Pakistan, a nation of immense potential, stands at a critical juncture in addressing gender disparities. On the global gender parity index, it ranks a stark 142 out of 146 countries, as revealed in the 2023 World Economic Forum Report. One of the most striking issues is the profound gender gap in economic participation of women.
The female labour force participation rate in Pakistan is alarmingly low, falling far behind countries with similar income levels. Among the most financially vulnerable groups in Pakistani society are rural poor women, who are often financially dependent on their husbands.
In Sindh and Balochistan multiple policies, acts and strategies aimed at enhanced economic activity and participation are either developed and notified or under consideration for approval/implementation. But majority of these are not directly aimed at enhancing women’s economic participation and opportunities particularly in rural areas.
Amid this backdrop of challenges, the European Union-funded Growth for Rural Advancement and Sustainable Progress (GRASP) Project has emerged as a beacon of hope, which is being implemented by the International Trade Centre in collaboration with Pakistan Poverty Alleviation Fund, FAO, SMEDA and multiple local partners in Balochistan and Sindh.
From its inception, the GRASP project has been focusing on women primary producers and Small and Medium Enterprises through active business/rural mobilization, linkages, capacity building and access to financial services by the PPAF. It has played a pivotal role in enhancing the quality, productivity, and value addition of products crafted by rural women SMEs in Sindh and Balochistan. Over 6,700 rural women have benefited from the project’s support, resulting in increased productivity, competitiveness, and access to market opportunities.
Policy integration has been a cornerstone of GRASP’s approach to create an enabling environment for SMEs’ registration, access to services, growth, and profitability, particularly those in rural settings and led /owned by women.

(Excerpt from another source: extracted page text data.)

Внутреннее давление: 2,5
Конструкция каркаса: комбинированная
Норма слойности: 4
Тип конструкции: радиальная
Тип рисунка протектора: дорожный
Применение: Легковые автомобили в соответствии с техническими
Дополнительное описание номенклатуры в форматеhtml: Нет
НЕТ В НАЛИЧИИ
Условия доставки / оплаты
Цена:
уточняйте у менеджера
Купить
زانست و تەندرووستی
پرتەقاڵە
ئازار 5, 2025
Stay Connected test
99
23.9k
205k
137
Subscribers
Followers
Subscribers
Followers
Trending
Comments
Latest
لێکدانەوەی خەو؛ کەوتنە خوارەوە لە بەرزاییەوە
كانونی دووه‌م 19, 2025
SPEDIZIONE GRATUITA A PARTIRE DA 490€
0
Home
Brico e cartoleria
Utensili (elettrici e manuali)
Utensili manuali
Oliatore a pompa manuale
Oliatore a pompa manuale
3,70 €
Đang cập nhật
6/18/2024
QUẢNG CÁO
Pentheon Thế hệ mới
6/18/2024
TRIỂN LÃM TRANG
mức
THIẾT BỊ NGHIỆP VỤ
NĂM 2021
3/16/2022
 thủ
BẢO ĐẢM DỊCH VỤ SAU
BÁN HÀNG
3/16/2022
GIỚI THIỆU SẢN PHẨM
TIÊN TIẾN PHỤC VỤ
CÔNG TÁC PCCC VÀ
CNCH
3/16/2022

A shining example is the Sindh Women Agricultural Workers Act 2019-2020, where GRASP facilitated its implementation by organizing public-private dialogues and seminars, bringing together experts and line departments to gain insights into the act’s potential and address challenges that could hinder its effective execution.
Substantial investments have been made in training government officials on gender-related issues, particularly those tied to supporting women entrepreneurs and workers within agricultural value chains. Further, GRASP extends its support to Agribusiness Support Providers (ABSPs) and women working in ABSPs and Business Support Organizations (BSOs), empowering them to enhance their service delivery to rural women SMEs. This approach ensures that the specific needs and perspectives of women SMEs are acknowledged and adequately addressed.

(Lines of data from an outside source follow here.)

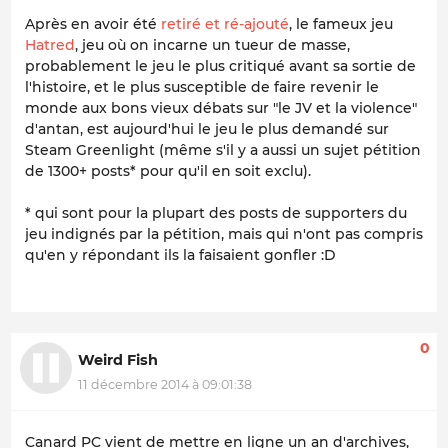
Après en avoir été
retiré et ré-ajouté
, le fameux jeu
Hatred
, jeu où on incarne un tueur de masse,
probablement le jeu le plus critiqué avant sa sortie de
l'histoire, et le plus susceptible de faire revenir le
monde aux bons vieux débats sur "le JV et la violence"
d'antan, est aujourd'hui le jeu le plus demandé sur
Steam Greenlight (même s'il y a aussi un sujet pétition
de 1300+ posts* pour qu'il en soit exclu).
* qui sont pour la plupart des posts de supporters du
jeu indignés par la pétition, mais qui n'ont pas compris
qu'en y répondant ils la faisaient gonfler :D
0
Weird Fish
11 décembre 2014 à 09:01:38
Canard PC vient de mettre en ligne un an d'archives,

One of the most visible achievements of the project has been its success in creating opportunities for rural women SMEs’ participation, exposure and linkages development. These initiatives are helpful in increasing women’s economic participation within historically rigid livestock and agricultural valuechains and markets.Dedicated steps have been taken to address this issue by implementing innovative financing mechanisms and products by forging collaborations with financial institutions for extended outreach and services especially facilitating women SMEs.
The grant award criteria and process has been kept flexible to encourage and benefit women SMEs, where 30% (87) of 295 grants given so far have benefited women owned /led SMEs and 63% (55 of 87) grants in the most recent cycle have been exclusively set aside for women and other vulnerable groups including transgender and persons with disabilities
The project by design works to facilitate and strengthen linkages and networking between financial institutions and SMEs with dedicated awareness and information sessions benefiting 1,000s of SMEs in Sindh and Balochistan, helping mobilize PKR 85,013,178 worth of loans for SMEs (47% women owned /led business) in both provinces.
In a country where gender inequality is deeply entrenched, the project has demonstrated that progress is possible through policy integration, legislation, targeted support and grassroots empowerment. As the project continues to empower women through economic/business participation, it illuminates a path towards a more equitable and prosperous future for rural women SMEs in Pakistan.